Load once, run 100 different filter + aggregate queries.

# GeoPandas: load once, query from in-memory DataFrame
gdf = gpd.read_parquet("parcels.parquet")   # 4.1s, 100M → memory

for query in 100_queries:
    result = gdf.query(query['filter']).groupby('zone_type')['land_value'].mean()
    # each query: ~0.05s

# DuckDB: each query reads from file (row group caching helps)
for query in 100_queries:
    result = con.execute(f"SELECT zone_type, AVG(land_value) FROM read_parquet('parcels.parquet') WHERE {query['filter']} GROUP BY zone_type").df()
    # each query: ~0.2s (file I/O each time unless cached)

# PostGIS: indexed table, server-side caching
for query in 100_queries:
    result = pd.read_sql(f"SELECT zone_type, AVG(land_value) FROM parcels WHERE {query['filter']} GROUP BY zone_type", engine)
    # each query: ~0.08s

Winner for repeated queries on the same data: GeoPandas (data loaded once in memory). PostGIS is close (indexed, with buffer pool cache). DuckDB is slower per query due to file re-read overhead.

# Decision Matrix

Task	PostGIS	GeoPandas	DuckDB
Non-spatial aggregation	Good	Best	Best
Spatial join (first run)	Good	Best	OK
Spatial join (repeated)	Best (GiST)	Good	OK
Bbox read from file	Good	Good	Best
Complex geometry ops	Best	Good	OK
Many queries, same data	Good	Best	OK
Serverless/no-infra	No	Yes	Yes
Read from S3	Via FDW	No	Yes
Multi-client concurrency	Yes	No	Limited

# Combining the Three Tools

The most performant pipelines use all three tools at their strengths:

# Pattern: DuckDB for initial filtering from S3, GeoPandas for analysis,
# PostGIS for indexed queries in production API

import duckdb
import geopandas as gpd

# 1. DuckDB: read subset from S3 GeoParquet without downloading
result_df = duckdb.execute("""
    SELECT * FROM read_parquet('s3://bucket/national_parcels/*.parquet')
    WHERE state_code = 'QLD' AND zone_type IN ('Residential', 'Commercial')
""").df()

# 2. GeoPandas: in-memory spatial analysis on the filtered subset
import shapely
gdf = gpd.GeoDataFrame(result_df, geometry=shapely.from_wkb(result_df['geometry']), crs='EPSG:4326')
buffered = gdf.copy()
buffered.geometry = gdf.geometry.buffer(50)
result = gpd.sjoin(buffered, flood_zones, how='left', predicate='intersects')
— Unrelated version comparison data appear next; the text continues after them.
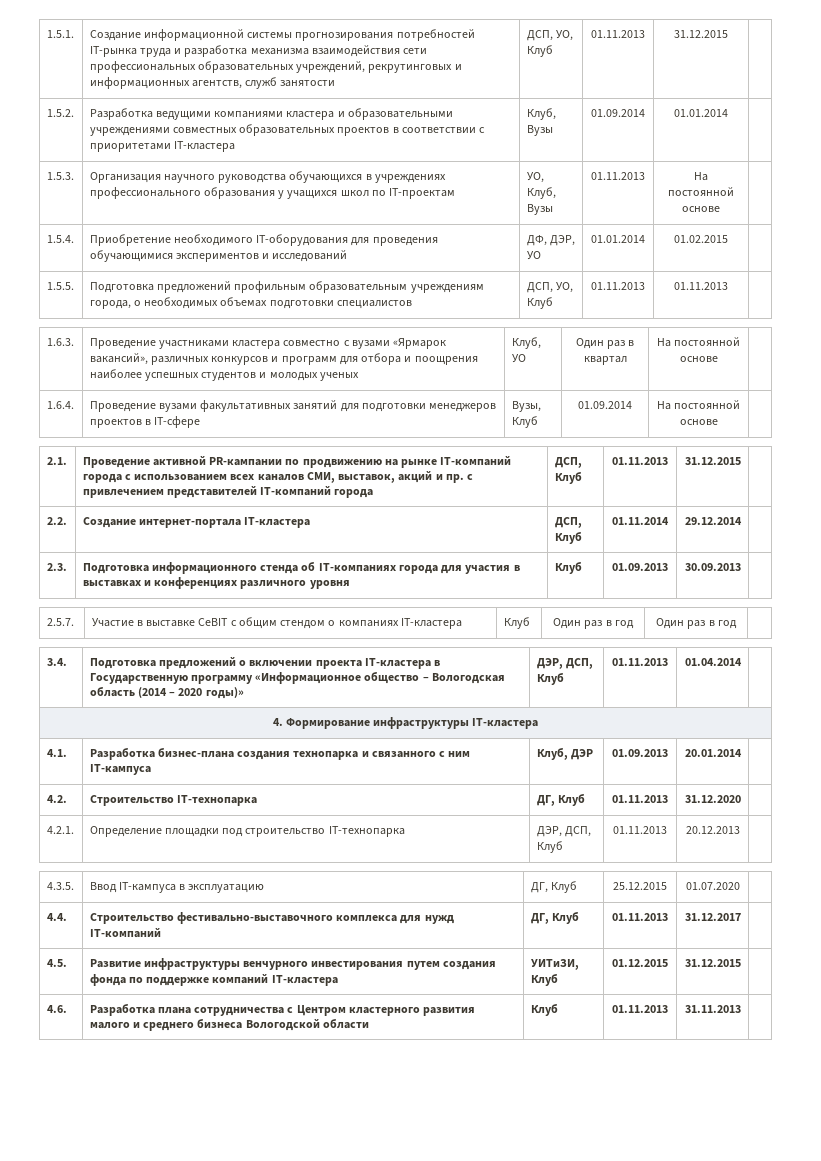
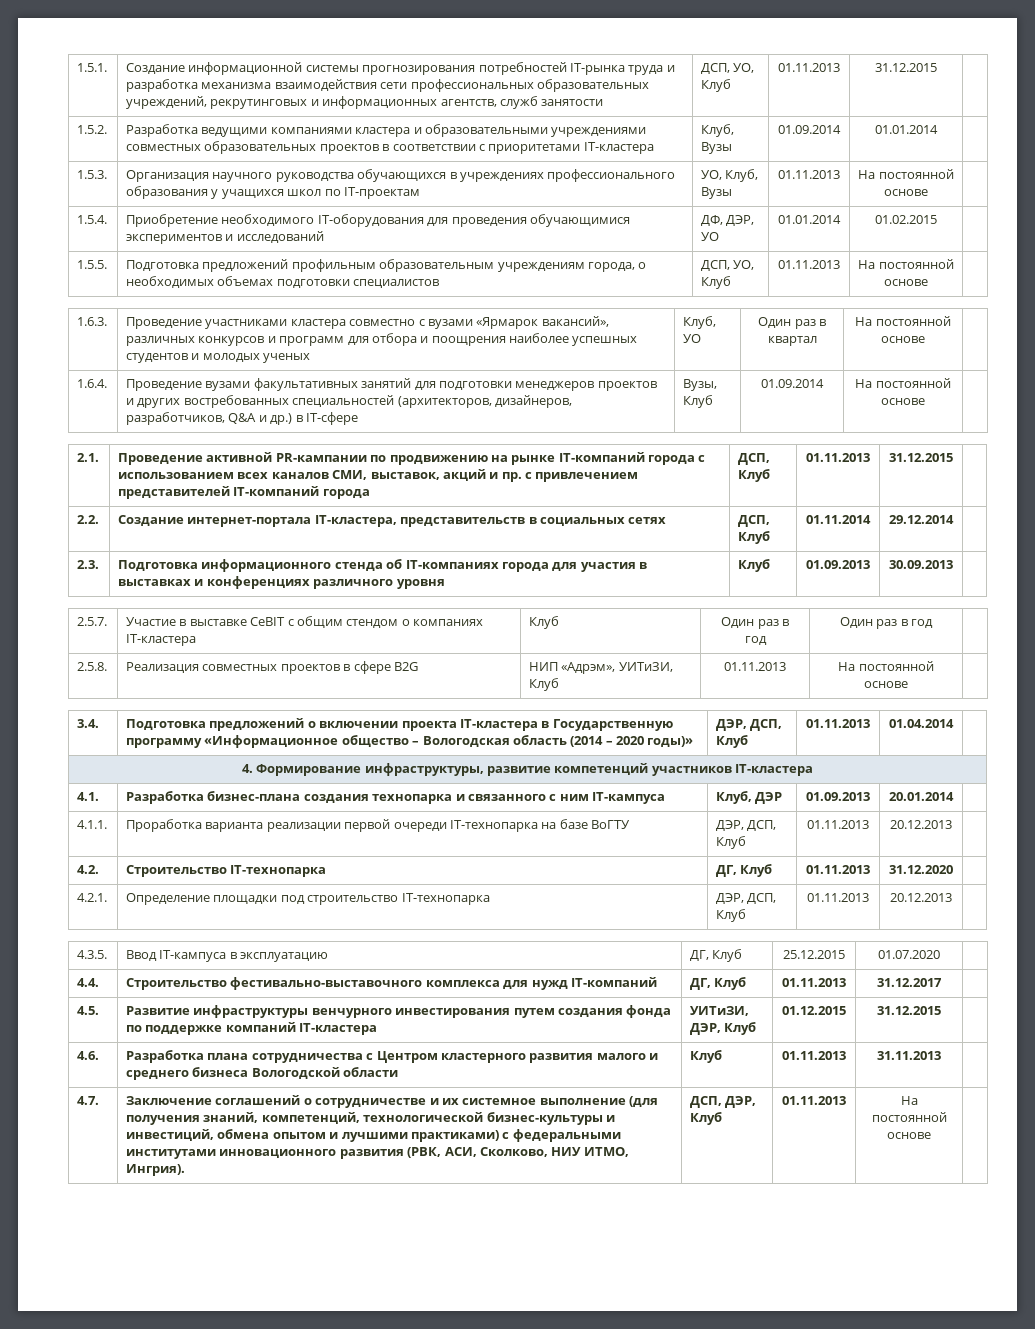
[674,282,728,290] 01.11.2013 -> [858,259,954,269] [884,279,928,286] На постоянной основе
(142, 423) none -> [126,395,572,408] [126,412,293,425] и других востребованных специальностей (архитекторов, дизайнеров, разработчиков, Q&A и др.)
[244,517,311,528] IT-кластера -> [314,515,667,527] IT-кластера, представительств в социальных сетях
(737, 624) none -> [77,662,108,671] [126,661,418,674] [529,662,673,674] [529,678,560,691] [724,662,786,671] [838,661,934,671] [864,681,908,688] // 2.5.8. | Реализация совместных проектов в сфере B2G | НИП «Адрэм», УИТиЗИ, Клуб | 01.11.2013 | На постоянной основе |
[373,717,470,729] инфраструктуры -> [364,763,732,776] инфраструктуры, развитие компетенций участников
(742, 753) none -> [77,820,108,829] [126,819,631,832] [716,820,777,831] [716,836,747,849] [807,820,869,829] [890,820,952,829] // 4.1.1. | Проработка варианта реализации первой очереди IT-технопарка на базе ВоГТУ | ДЭР, ДСП, Клуб | 01.11.2013 | 20.12.2013 |
(579, 964) none -> [690,1023,722,1035] ДЭР,
(741, 1009) none -> [77,1096,100,1105] [126,1095,659,1108] [126,1112,615,1125] [126,1129,621,1142] [126,1147,629,1159] [126,1164,186,1176] [690,1096,757,1108] [690,1112,723,1125] [782,1096,846,1105] [900,1096,918,1105] [871,1112,947,1122] [887,1132,931,1139] // 4.7. | Заключение соглашений о сотрудничестве и их системное выполнение (для получения знаний, компетенций, технологической бизнес-культуры и инвестиций, обмена опытом и лучшими практиками) с федеральными институтами инновационного развития (РВК, АСИ, Сколково, НИУ ИТМО, Ингрия). | ДСП, ДЭР, Клуб | 01.11.2013 | На постоянной основе |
# 3. PostGIS: write final result to production database for API queries
from sqlalchemy import create_engine
engine = create_engine("postgresql://user:pass@host/db")
result.to_postgis("flood_risk_parcels", engine, if_exists='replace', index=False)
# PostGIS now has an indexed spatial table for fast API queries

This pattern — DuckDB for extraction, GeoPandas for analysis, PostGIS for serving — avoids loading the full national dataset into memory, leverages SQL for the initial filter, and produces an indexed result ready for production queries.